February 2, 2012 in Washington Voices

Emerging artists offer diverse views

Five painters show their work at The Elk
Jennifer Larue, Jlarue99@Hotmail.Com
Colin Mulvany photoBuy this photo

Ahmad Ejahali Mohammed, left, Trina Snediker and Cassandra Hennings are three of five emerging artists showing at The Elk Public House in Browne’s Addition through Feb. 28. Not pictured are artists, Michelle Fergusen, Jacob Hansen. All are painters, though their styles are diverse.
(Full-size photo)

Through Feb. 28, five emerging artists are showing their work at The Elk Public House, 1931 W. Pacific Ave., in Browne’s Addition.

Kyle West has been setting up art exhibits at the restaurant since 2008.

For this show, he called on friend and local artist Patty Haag. Haag, who has curated exhibits in the past, teaches drawing, painting and non-Western art history at Spokane Falls Community College. “For this show, I was looking for good and diverse painters,” she said.

 The artists, Michelle Fergusen, Jacob Hansen, Ahmad Ejahali Mohammed, Cassandra Hennings and Trina Snediker have all taken or still take classes at Spokane Falls Community College.

Fergusen, 20, has moved to California to continue art studies at San Diego State. Her work is realistic with a sense of adventure.

Hennings, 21, just finished her studies at SFCC and plans to attend Eastern Washington University. Also drawn to realism, Hennings prefers to draw or bring characters to life via digital comic book art. “Art excites and inspires me,” she said.

Snediker, 45, balances art with family life. Married for 18 years, she and her husband have a blended family of 7 children. She attended SFCC before graduating from Whitworth University with a bachelor’s in fine arts in 2010. She is studying painting and ceramics at SFCC to build up her portfolio for graduate school.

Snediker is drawn to patterns and shapes found in things like sunsets and landscapes which she alters by fragmenting or repeating patterns.

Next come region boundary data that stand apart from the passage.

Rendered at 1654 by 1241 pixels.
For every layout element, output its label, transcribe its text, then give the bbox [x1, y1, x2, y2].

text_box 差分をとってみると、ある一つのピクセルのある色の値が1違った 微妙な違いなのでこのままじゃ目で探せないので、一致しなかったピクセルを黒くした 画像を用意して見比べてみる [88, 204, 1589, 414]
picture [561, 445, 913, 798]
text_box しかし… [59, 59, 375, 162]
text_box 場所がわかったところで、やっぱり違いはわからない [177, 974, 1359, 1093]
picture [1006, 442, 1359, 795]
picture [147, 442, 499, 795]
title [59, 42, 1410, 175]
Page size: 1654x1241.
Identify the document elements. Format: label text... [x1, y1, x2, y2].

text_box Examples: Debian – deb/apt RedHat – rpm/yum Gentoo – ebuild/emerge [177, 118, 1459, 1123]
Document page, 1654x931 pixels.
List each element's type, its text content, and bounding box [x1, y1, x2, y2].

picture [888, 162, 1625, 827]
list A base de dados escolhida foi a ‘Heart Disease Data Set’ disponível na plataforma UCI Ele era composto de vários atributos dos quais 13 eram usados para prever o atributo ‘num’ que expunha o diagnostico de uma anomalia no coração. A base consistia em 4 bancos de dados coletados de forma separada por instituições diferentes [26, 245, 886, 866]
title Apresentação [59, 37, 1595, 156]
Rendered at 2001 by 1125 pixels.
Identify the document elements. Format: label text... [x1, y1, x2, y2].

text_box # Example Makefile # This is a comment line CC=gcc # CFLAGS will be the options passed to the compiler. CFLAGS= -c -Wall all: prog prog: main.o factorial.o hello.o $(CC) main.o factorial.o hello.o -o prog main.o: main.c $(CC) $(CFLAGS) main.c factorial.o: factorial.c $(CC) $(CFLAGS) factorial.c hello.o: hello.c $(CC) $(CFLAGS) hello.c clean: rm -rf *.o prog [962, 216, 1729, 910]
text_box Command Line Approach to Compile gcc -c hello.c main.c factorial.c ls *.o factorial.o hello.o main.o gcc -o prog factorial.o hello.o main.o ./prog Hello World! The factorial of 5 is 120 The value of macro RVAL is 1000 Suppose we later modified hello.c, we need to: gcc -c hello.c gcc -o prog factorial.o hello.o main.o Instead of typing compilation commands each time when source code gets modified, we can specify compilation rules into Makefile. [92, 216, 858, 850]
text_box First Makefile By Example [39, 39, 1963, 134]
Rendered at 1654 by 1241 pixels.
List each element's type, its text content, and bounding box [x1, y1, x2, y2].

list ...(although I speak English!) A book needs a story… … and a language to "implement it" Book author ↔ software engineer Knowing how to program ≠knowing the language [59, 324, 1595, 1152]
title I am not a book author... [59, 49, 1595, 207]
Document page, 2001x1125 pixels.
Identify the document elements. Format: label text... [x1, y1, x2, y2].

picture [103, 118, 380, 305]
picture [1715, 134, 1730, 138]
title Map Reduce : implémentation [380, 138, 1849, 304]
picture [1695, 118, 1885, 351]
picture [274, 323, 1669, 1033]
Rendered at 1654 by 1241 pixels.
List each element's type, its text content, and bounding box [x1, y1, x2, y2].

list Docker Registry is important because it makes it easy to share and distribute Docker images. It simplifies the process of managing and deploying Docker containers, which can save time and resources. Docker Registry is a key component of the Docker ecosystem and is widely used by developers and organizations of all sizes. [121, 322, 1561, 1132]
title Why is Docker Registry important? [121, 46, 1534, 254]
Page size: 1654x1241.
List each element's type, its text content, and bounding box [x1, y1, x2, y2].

She often adds texture to the pieces with anything from paper to zippers.

Mohammed graduated from the Academy of Fine Arts in Baghdad in 1989. He continued his art studies at SFCC from 2004 to 2007. He has applied to the master’s of fine arts program at Washington State University.

“Art has allowed me a means to express my suffering as an Iraqi citizen,” he said, “It has also given me a way to heal myself. It is my hope to offer that healing to others.”

He focuses on history and modern global culture to make his work more relevant to the world at large. “It is my hope to represent the Iraqi experience to a Western audience and the American experience to an Eastern audience.”

His work is filled with stunning imagery mixed with childlike curiosities. Squares represent windows or cells and details of objects or a subject’s surroundings add chapters to the stories he illustrates in oil or acrylic paint with the addition of mixed media.

Though their styles are different, their sentiments are similar; they all have the desire to share their experiences through the language of art and, in a venue like the Elk, they are able to reach an even wider audience.

“This is a great venue,” Haag said. “People who may not frequent galleries are exposed to art in the context of having a good time in a community environment. It’s a bonus for them and the artists.”